-- SOURCE MATERIAL follows --

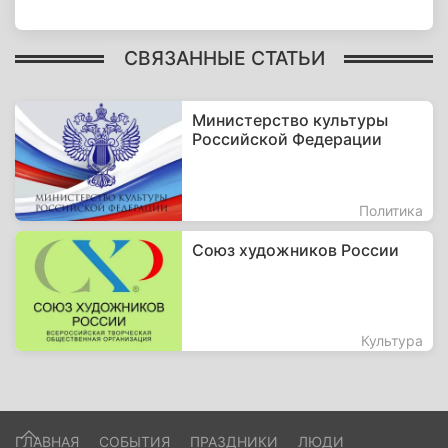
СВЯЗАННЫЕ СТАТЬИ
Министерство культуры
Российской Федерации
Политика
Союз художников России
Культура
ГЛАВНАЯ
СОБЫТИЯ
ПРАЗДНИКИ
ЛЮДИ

-- SOURCE MATERIAL concluded --

JOB:
Could you print every line of text from the material above, word for word, and leave the pictures out?

RESPONSE AREA:
СВЯЗАННЫЕ СТАТЬИ
Министерство культуры
Российской Федерации
Политика
Союз художников России
Культура
ГЛАВНАЯ
СОБЫТИЯ
ПРАЗДНИКИ
ЛЮДИ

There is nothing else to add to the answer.